Some BI objectives for 2013 (and maybe just a tad of wishful thinking)
As we put 2012 behind us, I started thinking of what I would like to see in the new year. There’s something about the end of the year that allows you a little more freedom to wish.
And I like wish lists, they make me feel good. People tend to create them at year-end as part of summing up and taking stock and looking forward, but they’re really useful throughout the year.
As a fitness professional, my wife likes to inspire people to do their best, and is a firm believer in setting goals in writing. There seems to be something magical about committing thoughts and goals to writing. So I suggest as you enter the new year to keep a running wish list that combines some lofty objectives with well-defined tasks that you know you can conquer with some time and effort.
Without further ado, here’s the wish list I’ll take into 2013.
- Companies will get serious about performance measurement. It’ll be a great day when we bring the same matter-of-fact dedication and energy to performance measurement as we do to financial measurement. Companies that use performance metrics like KPI’s to measure their business will do better than if they run by the seat of their pants.
- Companies will stop buying software and start buying better short-term and long-term decision-making. This has been on my list for a long time. Software doesn’t solve business problems, people solve business problems using software as a tool to facilitate their decision-making process.

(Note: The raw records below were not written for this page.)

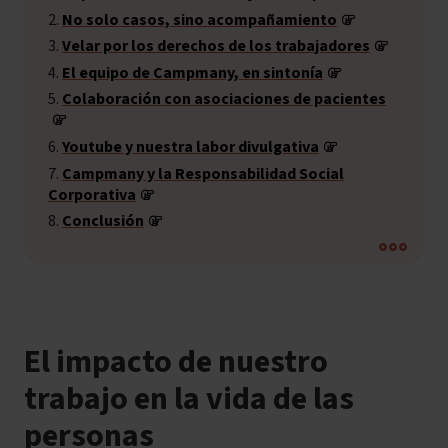
No solo casos, sino acompañamiento
Velar por los derechos de los trabajadores
El equipo de Campmany, en sintonía
Colaboración con asociaciones de pacientes
Youtube y nuestra labor divulgativa
Campmany y la Responsabilidad Social
Corporativa
Conclusión
El impacto de nuestro
trabajo en la vida de las
personas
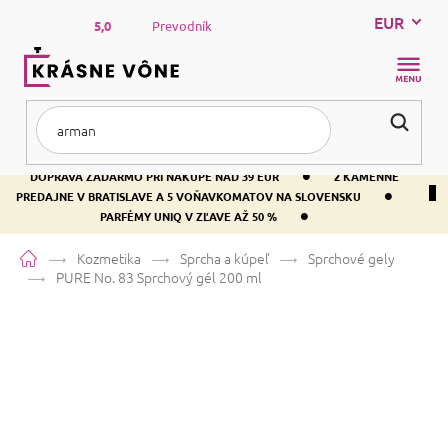
Prejsť
EUR
na
5,0
Prevodník
obsah
NÁKUP
KOŠÍK
•
DOPRAVA ZADARMO PRI NÁKUPE NAD 39 EUR
2 KAMENNÉ
•
PREDAJNE V BRATISLAVE A 5 VOŇAVKOMATOV NA SLOVENSKU
•
PARFÉMY UNIQ V ZĽAVE AŽ 50 %
Domov
Kozmetika
Sprcha a kúpeľ
Sprchové gely
PURE No. 83
Sprchový gél 200 ml
PURE No. 83
Sprchový gél 200 ml
Priemerné
Neohodnotené
Podrobnosti hodnotenia
VÝPREDAJ
hodnotenie
Značka:
PURE
produktu
je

- IT shows up to a meeting and says “Yes” instead of “No”. A guy can dream, right? It’s time for IT Departments to embrace BI projects as a must-have rather than nice-to-have initiative. I see them working much more collaboratively with end-users to define a usable solution.
- Your next BI leader emerges. Look for the person who’s not ok with the status quo and it relates to information. Maybe they see something you can benefit from.
- We find a cure for Corporate ADD. The focus of BI needs to shift from viewing data in fancy charts to acting on information. I’m not advocating that we develop systems that are hard to use, but can we please get over the obsession with shiny dials and gauges and instead focus on meaningful visualizations that that drive business forward?
- We embrace some outrageous challenges, like BI implemented in 72 hours. Oh, you say, the BI I know could never be implemented in just 72 hours. Then maybe it’s time to update your definition of BI. Let your curiosity get the best of you, or just be lazy. Your choice.
- BI users rise up!… to demand mobile solutions and collaboration tools. The desktop PC is dying. Help companies like IQ for Business get it right. Be vocal and hold us accountable.
- Once and for all, let’s stamp out the idea that you have to choose between “old and busted” and “the new hotness.” (Anyone catch the Men in Black reference there?) The point is that BI systems aren’t divided into two buckets called “simple and limited” and “complex and expensive.” Don’t let yourself be trapped by this false choice. Simple doesn’t have to be limited.
- The end of the tyranny of Big ERP. People will be fined when they utter the phrase: We have to do it that way because of our ERP system. Fines double if you’re in IT.
- You have a healthy, happy, enlightened 2013. And remember what Winston Churchill taught us: “We make a living by what we get, but we make a life by what we give.”